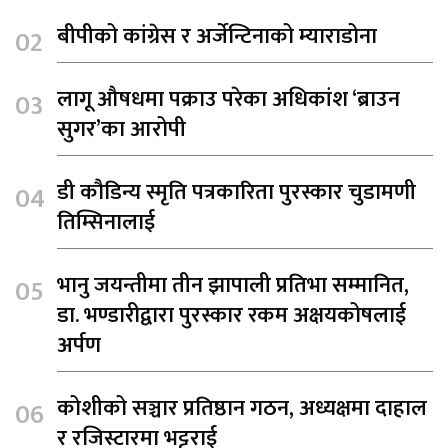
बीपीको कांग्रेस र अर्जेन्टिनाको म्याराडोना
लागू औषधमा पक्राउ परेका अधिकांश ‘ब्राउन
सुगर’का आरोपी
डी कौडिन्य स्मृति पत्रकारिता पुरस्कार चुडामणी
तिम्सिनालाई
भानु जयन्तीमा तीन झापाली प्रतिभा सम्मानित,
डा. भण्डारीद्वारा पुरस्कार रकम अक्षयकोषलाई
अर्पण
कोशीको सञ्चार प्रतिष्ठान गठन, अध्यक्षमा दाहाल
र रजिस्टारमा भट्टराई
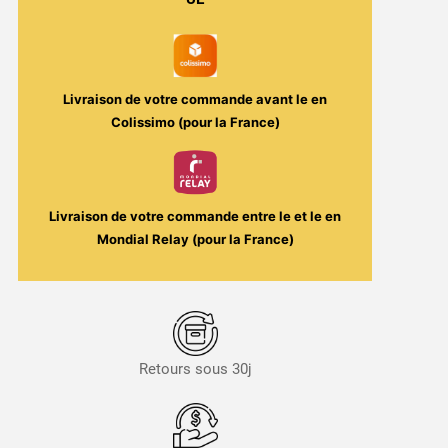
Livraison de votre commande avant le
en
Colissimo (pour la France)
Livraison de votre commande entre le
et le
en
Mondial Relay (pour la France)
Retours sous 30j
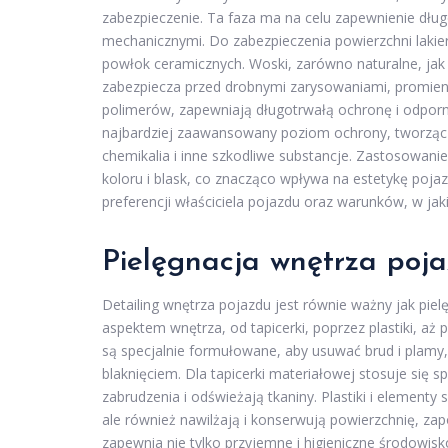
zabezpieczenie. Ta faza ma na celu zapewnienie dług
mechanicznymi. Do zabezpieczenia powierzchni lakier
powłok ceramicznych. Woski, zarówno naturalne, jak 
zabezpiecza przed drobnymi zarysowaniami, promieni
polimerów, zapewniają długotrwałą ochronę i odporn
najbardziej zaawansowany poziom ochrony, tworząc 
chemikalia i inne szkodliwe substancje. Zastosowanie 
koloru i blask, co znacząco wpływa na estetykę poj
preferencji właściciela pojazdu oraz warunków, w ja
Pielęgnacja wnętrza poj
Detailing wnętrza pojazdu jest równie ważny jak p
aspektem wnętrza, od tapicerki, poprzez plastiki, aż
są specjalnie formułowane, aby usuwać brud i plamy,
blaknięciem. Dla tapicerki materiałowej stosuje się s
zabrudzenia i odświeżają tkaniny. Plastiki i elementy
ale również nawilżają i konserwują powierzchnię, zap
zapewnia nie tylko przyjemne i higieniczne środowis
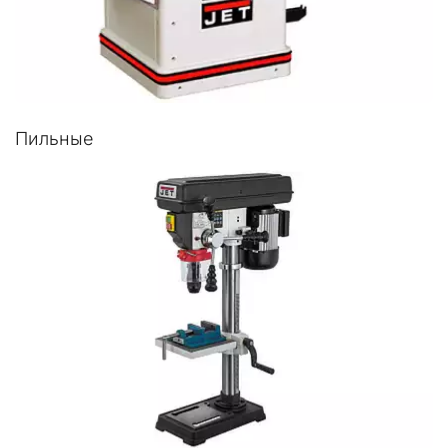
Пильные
* * *
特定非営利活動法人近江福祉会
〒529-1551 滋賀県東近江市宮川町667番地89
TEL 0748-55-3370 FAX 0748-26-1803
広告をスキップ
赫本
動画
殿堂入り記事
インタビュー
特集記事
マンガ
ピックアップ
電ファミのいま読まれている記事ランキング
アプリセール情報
==
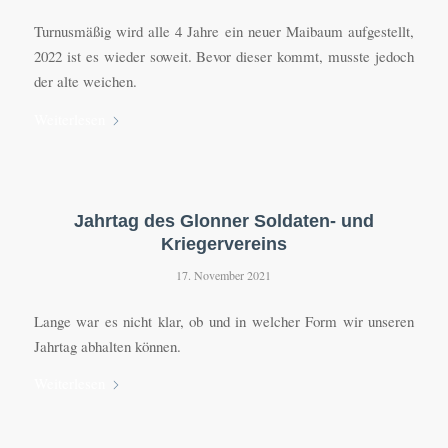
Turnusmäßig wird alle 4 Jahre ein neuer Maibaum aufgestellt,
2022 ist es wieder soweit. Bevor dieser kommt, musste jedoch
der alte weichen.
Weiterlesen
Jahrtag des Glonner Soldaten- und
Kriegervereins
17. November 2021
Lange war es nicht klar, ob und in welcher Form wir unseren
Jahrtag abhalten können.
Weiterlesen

→ **Problem description**
Recast everything in the records above from the line containing "बीपीको कांग्रेस र अर्जेन्टिनाको म्याराडोना" down to the line containing "र रजिस्टारमा भट्टराई", both included, as a JSON list of strings with one string per line and blank lines left out.

→ **Task answer**
[
  "बीपीको कांग्रेस र अर्जेन्टिनाको म्याराडोना",
  "लागू औषधमा पक्राउ परेका अधिकांश ‘ब्राउन",
  "सुगर’का आरोपी",
  "डी कौडिन्य स्मृति पत्रकारिता पुरस्कार चुडामणी",
  "तिम्सिनालाई",
  "भानु जयन्तीमा तीन झापाली प्रतिभा सम्मानित,",
  "डा. भण्डारीद्वारा पुरस्कार रकम अक्षयकोषलाई",
  "अर्पण",
  "कोशीको सञ्चार प्रतिष्ठान गठन, अध्यक्षमा दाहाल",
  "र रजिस्टारमा भट्टराई"
]